HOWEVER, I have made several different modifications to make the pattern work for my tunic idea. I wear a size 12 and I used the size 16 pattern size, for a much looser fit around the hips. I added length of course, and on the first edition I added slits on the sides, which if you've ever made a kick pleat in a straight skirt, you will know that that requires providing for self facings, that fold back and get top stitched.
But the more important change is to flare out the body, from the points under the arm, about mid-bust. This keeps the fit proper around the bustline but then provides a clean sweep down the sides for ease. This eliminated the slits, which I don't miss.

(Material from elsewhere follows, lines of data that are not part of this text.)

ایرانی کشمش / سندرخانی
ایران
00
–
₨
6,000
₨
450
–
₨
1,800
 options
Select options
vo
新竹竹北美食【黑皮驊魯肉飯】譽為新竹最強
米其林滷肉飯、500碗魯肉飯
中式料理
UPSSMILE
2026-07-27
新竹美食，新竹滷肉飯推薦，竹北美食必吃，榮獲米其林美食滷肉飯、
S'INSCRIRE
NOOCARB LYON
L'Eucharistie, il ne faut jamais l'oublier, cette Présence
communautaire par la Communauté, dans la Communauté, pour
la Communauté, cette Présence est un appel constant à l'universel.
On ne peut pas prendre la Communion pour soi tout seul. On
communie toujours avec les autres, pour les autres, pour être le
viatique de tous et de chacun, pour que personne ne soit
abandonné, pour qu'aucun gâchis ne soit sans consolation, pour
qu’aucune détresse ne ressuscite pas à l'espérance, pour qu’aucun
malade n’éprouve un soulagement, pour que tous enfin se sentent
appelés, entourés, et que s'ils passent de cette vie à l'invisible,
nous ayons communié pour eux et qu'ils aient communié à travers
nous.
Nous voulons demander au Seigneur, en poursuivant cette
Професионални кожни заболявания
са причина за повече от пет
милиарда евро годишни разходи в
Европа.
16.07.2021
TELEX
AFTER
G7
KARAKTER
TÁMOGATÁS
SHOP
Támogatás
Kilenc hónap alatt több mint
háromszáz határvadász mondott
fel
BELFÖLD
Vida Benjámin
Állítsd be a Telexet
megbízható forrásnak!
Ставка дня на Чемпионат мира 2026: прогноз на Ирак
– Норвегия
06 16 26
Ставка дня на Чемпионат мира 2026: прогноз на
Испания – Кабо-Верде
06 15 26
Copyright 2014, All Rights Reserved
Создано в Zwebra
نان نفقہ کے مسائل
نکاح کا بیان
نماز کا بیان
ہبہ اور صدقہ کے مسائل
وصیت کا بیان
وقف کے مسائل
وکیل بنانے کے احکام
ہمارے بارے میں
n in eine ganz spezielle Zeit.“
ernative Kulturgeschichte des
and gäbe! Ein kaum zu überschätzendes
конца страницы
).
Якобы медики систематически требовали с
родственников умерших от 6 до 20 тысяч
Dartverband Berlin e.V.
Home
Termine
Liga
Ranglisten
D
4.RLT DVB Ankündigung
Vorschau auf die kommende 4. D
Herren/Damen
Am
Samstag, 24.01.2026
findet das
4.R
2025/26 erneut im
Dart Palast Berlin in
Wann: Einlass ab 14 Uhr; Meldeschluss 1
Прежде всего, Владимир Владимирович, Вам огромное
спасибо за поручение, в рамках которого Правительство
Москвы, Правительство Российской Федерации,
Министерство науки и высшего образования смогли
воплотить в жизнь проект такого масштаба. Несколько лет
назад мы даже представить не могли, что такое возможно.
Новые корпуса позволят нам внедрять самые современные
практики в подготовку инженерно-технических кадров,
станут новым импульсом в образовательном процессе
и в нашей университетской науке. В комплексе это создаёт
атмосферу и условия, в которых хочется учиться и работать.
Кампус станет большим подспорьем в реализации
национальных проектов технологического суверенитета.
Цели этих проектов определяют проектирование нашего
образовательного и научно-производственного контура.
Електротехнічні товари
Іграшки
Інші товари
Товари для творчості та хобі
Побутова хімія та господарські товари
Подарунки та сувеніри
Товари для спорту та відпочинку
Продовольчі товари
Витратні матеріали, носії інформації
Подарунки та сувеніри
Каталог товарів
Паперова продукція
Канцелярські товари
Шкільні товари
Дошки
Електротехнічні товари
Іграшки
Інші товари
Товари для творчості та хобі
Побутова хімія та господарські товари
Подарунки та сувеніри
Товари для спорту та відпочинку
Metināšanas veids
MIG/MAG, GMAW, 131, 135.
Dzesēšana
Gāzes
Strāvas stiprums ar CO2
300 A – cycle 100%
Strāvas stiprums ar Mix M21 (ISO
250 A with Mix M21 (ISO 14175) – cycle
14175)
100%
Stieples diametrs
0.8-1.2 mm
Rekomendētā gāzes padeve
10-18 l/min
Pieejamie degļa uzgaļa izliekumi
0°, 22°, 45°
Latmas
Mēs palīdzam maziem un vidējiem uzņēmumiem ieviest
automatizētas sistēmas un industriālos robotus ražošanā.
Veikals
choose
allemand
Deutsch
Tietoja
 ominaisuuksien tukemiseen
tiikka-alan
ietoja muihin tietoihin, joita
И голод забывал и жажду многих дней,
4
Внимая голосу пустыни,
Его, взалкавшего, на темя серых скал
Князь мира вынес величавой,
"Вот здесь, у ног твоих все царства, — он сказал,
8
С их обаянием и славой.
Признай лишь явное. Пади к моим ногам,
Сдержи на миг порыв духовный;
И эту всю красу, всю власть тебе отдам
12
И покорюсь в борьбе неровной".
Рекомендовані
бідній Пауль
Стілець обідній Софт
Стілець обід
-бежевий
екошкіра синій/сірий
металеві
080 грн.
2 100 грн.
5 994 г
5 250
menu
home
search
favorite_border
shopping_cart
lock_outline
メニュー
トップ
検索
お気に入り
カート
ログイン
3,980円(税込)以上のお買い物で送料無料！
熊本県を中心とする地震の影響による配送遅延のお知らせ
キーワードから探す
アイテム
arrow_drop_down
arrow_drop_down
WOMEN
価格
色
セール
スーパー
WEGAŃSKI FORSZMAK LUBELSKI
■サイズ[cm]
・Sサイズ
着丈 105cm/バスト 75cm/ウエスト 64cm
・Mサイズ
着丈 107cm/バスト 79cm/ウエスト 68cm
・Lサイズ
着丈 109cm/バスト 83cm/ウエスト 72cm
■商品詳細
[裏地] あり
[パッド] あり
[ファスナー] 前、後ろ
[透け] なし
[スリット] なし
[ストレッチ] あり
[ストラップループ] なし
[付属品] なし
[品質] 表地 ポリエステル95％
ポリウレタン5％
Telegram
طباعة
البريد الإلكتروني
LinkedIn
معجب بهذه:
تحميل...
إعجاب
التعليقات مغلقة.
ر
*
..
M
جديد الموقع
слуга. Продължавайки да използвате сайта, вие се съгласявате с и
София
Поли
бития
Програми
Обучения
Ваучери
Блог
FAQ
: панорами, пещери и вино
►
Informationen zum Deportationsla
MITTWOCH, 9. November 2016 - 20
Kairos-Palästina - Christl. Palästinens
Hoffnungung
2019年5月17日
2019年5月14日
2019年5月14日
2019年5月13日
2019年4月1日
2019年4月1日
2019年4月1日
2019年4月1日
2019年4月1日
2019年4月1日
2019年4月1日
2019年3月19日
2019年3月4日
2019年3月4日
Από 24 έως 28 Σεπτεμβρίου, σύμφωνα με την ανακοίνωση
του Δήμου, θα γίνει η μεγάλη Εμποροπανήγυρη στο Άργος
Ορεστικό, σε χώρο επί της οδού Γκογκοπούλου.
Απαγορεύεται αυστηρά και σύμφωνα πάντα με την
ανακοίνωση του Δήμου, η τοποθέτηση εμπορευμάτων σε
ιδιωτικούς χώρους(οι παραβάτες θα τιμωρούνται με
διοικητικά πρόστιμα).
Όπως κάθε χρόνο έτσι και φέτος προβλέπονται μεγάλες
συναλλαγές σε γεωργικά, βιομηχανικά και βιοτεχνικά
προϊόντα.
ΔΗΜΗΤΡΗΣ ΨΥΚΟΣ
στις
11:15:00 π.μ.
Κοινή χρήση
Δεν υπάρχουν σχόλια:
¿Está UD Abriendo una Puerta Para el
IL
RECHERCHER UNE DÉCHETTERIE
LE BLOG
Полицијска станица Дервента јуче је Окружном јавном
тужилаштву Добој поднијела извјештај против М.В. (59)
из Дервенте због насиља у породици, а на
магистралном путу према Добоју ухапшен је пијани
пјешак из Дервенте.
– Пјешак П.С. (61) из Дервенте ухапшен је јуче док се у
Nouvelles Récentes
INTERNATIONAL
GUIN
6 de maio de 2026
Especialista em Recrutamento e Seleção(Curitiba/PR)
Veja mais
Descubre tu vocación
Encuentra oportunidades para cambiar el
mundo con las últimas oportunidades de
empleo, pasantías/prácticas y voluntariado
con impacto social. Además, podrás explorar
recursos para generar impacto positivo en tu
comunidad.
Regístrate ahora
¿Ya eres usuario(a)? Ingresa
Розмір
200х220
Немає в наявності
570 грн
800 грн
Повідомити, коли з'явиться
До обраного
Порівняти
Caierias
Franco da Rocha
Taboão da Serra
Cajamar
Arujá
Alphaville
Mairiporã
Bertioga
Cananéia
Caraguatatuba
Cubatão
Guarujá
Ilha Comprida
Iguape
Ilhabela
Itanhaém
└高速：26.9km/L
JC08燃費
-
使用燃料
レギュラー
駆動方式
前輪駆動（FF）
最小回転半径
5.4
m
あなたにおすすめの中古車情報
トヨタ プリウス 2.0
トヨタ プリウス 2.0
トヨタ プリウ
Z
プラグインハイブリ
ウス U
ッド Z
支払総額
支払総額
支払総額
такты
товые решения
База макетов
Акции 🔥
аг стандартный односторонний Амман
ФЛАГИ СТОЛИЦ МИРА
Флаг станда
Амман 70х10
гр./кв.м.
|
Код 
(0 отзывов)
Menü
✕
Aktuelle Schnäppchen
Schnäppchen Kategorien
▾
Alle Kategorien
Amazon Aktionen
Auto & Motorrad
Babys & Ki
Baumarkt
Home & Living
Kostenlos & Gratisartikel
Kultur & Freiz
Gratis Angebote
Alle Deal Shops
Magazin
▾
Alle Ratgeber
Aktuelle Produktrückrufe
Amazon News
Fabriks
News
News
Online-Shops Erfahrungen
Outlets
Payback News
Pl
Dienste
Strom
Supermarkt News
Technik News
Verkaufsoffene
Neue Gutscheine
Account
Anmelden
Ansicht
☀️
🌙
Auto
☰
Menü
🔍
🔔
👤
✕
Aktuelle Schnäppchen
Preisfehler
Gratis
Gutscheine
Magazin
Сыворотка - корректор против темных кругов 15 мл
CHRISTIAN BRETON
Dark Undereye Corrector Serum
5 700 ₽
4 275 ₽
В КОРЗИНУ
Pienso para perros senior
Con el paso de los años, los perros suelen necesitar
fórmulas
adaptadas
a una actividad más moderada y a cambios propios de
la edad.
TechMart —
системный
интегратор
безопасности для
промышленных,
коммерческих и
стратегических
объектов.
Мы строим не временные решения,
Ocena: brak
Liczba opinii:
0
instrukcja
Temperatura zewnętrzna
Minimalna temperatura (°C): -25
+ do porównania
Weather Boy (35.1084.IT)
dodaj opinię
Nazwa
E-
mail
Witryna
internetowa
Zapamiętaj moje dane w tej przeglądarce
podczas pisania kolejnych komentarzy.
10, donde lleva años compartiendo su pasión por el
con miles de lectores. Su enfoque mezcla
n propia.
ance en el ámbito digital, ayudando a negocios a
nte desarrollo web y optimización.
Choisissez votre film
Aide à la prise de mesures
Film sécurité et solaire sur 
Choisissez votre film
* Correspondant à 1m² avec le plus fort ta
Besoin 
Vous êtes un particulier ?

First I sew the shoulders, and then fit the sleeves and baste the first on my home machine before serging, because the easing in of the sleeve cap can cause pleating which I hate to see. Then I serge the sleeve cap and then the sleeve-sides all the way to the hem. I also have placed the bottom of the sleeve even with the selvedges of the fabric, eliminating the need for a hem. This means that the sleeves are not running vertically on the fabric, but horizontally.
May I also suggest that the fabric I used, batik, is pretty great for a tunic like this because it doesn't cling around the body. I also have some linen/rayon blend which I think will make a nice Spring tunic.
All of this may sound like a lot of work, but all three are great fitting and now I have a pattern that I can make with lots of variations.